ARSENAL Polícia Civil do Rio de Janeiro exibe armas apreendidas (Crédito:Divulgação)

Mas é possível relacionar o incremento do armamento no Brasil com uma explosão de violência? O raciocínio é distinto ao do presidente da República e do bolsonarismo em geral. Eles garantem que para acontecer um “acidente” com arma de fogo é necessário que haja a intenção de quem impunha o instrumento. Não. Com certeza, não, são unânimes os especialistas. Há pessoas que, simplesmente, adquirem uma arma de fogo para resolver desavenças pessoais. Diversos casos de briga de trânsito, por exemplo, podem terminar em tiro, mortes. E, claro, o fato de o armamento legal ir parar em poder de criminosos, também faz a violência crescer. Outro argumento bolsonarista em alta: ter uma arma em casa, por si só, não faz crescer a violência, olhem os números. De fato, houve uma queda de 7% no número de assassinatos em 2021, último período analisado. Mas os especialistas garantem, veementemente, que a redução se deve à pandemia e não se relaciona à venda de armas de fogo. “Isso é fake news. O presidente está surfando em cima de uma mentira”, afirma Isabel Figueiredo, membro do conselho do Fórum Brasileiro de Segurança Pública. Ela explica que a razão para que o governo Bolsonaro invista de forma ininterrupta na promoção do armamento à população é a influência da indústria e de movimentos pró-armas, especialmente na Câmara dos Deputados, pela liderança do deputado Marcos Do Val. “O lobby é intenso, vários deputados e candidatos trabalham explicitamente a favor da indústria”, diz. A bancada da bala historicamente é forte e o que eles querem é influenciar e mudar a legislação de acordo com seus interesses. “Isso é público: Eduardo Bolsonaro, por exemplo, atua como se fosse um propagandista da SIG Sauer, fabricante austríaca”, conta Isabel.

 

“O lobby das armas é intenso, vários deputados trabalham explicitamente a favor da indústria” Isabel Figueiredo, Fórum Brasileiro de Segurança Pública (Crédito:Divulgação)

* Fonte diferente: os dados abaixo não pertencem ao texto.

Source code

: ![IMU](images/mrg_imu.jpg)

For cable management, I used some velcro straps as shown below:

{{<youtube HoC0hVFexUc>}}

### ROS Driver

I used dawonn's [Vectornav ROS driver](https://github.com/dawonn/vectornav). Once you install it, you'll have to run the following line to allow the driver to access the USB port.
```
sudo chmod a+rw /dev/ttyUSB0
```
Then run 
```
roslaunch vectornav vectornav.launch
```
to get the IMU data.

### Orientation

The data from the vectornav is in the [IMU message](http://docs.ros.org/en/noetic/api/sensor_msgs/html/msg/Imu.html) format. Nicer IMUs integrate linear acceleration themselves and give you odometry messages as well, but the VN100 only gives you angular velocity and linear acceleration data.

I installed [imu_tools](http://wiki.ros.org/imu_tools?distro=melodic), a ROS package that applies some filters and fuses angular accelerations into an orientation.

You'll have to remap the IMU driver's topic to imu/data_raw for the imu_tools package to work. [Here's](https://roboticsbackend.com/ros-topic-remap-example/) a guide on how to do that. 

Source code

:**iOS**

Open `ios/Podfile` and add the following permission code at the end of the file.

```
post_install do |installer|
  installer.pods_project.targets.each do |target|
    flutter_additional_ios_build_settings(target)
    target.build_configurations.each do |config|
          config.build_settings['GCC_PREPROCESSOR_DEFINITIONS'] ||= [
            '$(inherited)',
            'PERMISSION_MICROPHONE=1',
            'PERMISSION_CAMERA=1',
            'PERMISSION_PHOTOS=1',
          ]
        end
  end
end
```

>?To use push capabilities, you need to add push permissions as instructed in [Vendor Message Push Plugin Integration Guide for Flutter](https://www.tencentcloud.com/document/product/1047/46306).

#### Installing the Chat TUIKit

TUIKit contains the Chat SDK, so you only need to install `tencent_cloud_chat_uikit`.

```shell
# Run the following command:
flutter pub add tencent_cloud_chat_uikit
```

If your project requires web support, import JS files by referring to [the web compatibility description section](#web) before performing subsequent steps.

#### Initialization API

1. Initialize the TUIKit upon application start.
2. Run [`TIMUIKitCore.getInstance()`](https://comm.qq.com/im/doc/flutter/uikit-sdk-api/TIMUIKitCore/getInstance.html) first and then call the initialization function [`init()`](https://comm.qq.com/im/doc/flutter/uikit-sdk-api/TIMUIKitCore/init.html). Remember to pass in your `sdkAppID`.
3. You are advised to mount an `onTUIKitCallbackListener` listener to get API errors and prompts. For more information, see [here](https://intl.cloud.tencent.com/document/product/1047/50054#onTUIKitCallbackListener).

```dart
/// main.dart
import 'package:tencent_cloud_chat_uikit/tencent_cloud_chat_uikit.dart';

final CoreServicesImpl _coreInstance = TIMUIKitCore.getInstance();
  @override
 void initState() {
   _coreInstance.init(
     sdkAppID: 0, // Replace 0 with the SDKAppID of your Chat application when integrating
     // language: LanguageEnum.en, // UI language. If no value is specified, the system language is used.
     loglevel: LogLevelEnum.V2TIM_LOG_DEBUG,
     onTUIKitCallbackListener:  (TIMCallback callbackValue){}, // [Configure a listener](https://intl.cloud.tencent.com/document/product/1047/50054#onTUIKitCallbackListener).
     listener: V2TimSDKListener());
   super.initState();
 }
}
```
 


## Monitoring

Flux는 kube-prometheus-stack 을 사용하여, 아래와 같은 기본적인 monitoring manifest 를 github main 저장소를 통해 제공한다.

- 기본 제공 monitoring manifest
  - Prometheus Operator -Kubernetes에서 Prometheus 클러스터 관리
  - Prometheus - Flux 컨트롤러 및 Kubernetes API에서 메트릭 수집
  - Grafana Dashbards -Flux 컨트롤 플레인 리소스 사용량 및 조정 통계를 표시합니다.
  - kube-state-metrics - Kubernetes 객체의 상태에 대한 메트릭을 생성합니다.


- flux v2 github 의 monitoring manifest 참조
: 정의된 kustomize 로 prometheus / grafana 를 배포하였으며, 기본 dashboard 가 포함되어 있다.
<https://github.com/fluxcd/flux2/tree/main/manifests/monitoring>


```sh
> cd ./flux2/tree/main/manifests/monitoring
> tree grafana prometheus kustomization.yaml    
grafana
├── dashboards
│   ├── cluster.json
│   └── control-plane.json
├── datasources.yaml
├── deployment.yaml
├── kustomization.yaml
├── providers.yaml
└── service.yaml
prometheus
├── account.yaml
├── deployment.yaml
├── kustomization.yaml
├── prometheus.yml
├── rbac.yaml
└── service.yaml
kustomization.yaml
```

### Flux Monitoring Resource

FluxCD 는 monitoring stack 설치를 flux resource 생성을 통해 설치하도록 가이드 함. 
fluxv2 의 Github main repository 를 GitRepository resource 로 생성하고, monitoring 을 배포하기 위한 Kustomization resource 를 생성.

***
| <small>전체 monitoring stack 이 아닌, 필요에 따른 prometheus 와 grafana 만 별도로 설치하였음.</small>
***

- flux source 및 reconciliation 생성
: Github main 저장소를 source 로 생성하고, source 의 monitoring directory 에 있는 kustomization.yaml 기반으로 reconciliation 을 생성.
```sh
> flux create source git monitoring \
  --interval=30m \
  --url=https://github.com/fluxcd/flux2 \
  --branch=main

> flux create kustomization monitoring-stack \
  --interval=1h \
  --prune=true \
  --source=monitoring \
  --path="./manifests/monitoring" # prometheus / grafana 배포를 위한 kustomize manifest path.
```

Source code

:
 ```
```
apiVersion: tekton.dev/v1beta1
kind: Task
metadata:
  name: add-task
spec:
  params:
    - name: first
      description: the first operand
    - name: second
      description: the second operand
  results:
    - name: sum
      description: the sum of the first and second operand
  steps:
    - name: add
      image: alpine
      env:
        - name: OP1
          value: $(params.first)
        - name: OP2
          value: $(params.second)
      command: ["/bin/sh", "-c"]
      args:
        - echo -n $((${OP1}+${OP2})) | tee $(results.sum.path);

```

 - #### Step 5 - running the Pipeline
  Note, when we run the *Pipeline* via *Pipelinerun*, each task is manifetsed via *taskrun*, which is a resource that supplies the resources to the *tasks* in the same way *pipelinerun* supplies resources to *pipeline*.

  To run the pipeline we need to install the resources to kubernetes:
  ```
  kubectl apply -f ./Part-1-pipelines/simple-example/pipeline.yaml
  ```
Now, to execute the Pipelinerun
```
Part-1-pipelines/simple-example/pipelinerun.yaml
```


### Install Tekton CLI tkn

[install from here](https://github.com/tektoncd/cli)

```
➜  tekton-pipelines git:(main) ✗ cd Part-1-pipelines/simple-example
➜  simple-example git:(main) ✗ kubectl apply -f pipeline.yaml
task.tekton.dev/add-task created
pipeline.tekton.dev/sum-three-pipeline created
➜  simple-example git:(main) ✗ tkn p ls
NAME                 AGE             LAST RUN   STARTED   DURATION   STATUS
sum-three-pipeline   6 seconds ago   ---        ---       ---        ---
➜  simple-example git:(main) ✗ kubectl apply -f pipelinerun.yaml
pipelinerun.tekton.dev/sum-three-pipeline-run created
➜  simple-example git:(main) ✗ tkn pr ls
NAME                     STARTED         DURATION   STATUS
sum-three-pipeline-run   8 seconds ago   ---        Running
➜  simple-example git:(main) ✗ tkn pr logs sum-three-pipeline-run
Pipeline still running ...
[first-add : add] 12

O que deve ficar claro é que a simples disponibilidade da arma de fogo acentua a violência, pois o equipamento foi inventado para esse fim: causar graves ferimentos e matar muitas pessoas ao mesmo tempo. Um dos objetivos mais evidentes dessa política é dissuadir o movimento social de agir no campo para reivindicar seus direitos. Segundo Ney Strozaque, advogado do Movimento Sem Terra (MST), a situação preocupa muito. “Os latifundiários e o agronegócio sempre reivindicaram mais armas e de maior calibre, e o governo atendeu todas as demandas”, diz. “Por conta disso, as mortes no campo aumentam. Só no ano passado, tivemos 34 assassinatos na área rural”. Pelo jeito, o que Bolsonaro quer é fomentar a formação de milícias para aumentar a tensão social em todo o País.